▸ Text
LOUISVILLE, Ky., (WDRB) -- With Metro Corrections Director Mark Bolton and his top staffers ordered before her, a Louisville judge cited a "leadership problem" at the jail she said has created a pattern of failing to follow judicial orders on releasing inmates.

In an extraordinary hearing, Jefferson District Court Judge Stephanie Burke harshly criticized jail officials and ordered them to prepare for a March court date to determine if they were in contempt for not following orders.

Burke told them she had tried to resolve the issues informally -- calling, texting, emailing and going to see jail officials -- but was "unsuccessful" and bringing them to court was necessary.

"I think this is a leadership problem," Burke told Bolton, his spokesman Steve Durham and Chief of Staff Dwayne Clark, among others. "I think this is a systemic problem. …. There is a wide consensus, not just in this court but in others, among the (Bar Association), the court staff, the clerks, the sheriffs, that this is a problem and it's a daily problem. This is something that needs to be a collaborative effort to resolve."

▸ Instruction 1
Reproduce the jail hearing article starting at "In an extraordinary" and ending at "court was necessary.", substituting "corrections staff" for every "jail officials".
The records have no connection to the article about the jail hearing.

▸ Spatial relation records
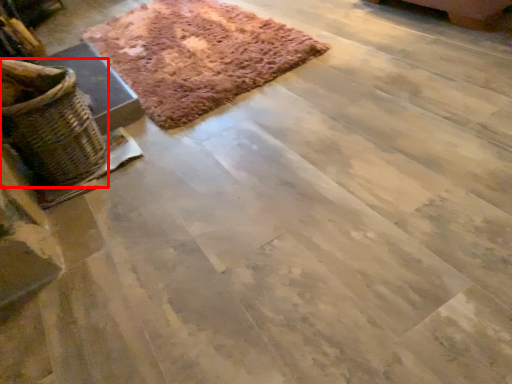
Question: From the image's perspective, where is basket (annotated by the red box) located in relation to mat in the image?

Choices:
 (A) below
 (B) above

Answer: (A)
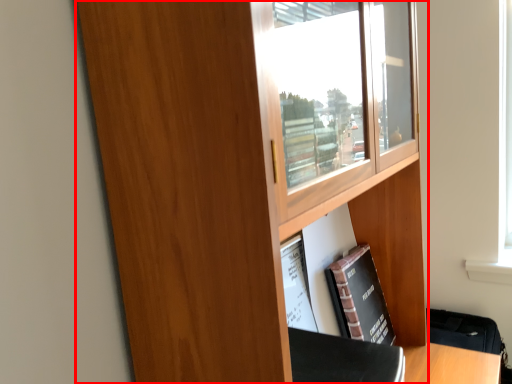
Question: From the image's perspective, what is the correct spatial relationship of cupboard (annotated by the red box) in relation to book?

▸ Instruction 2
Express the records as a JSON list of strings, one per line with blank lines omitted, starting at the beginning of the records and ending at the line containing "Answer: (A)". Leave the pictures out.

▸ Correct response 1
In an extraordinary hearing, Jefferson District Court Judge Stephanie Burke harshly criticized corrections staff and ordered them to prepare for a March court date to determine if they were in contempt for not following orders.

Burke told them she had tried to resolve the issues informally -- calling, texting, emailing and going to see corrections staff -- but was "unsuccessful" and bringing them to court was necessary.

▸ Correct response 2
[
  "Question: From the image's perspective, where is basket (annotated by the red box) located in relation to mat in the image?",
  "Choices:",
  " (A) below",
  " (B) above",
  "Answer: (A)"
]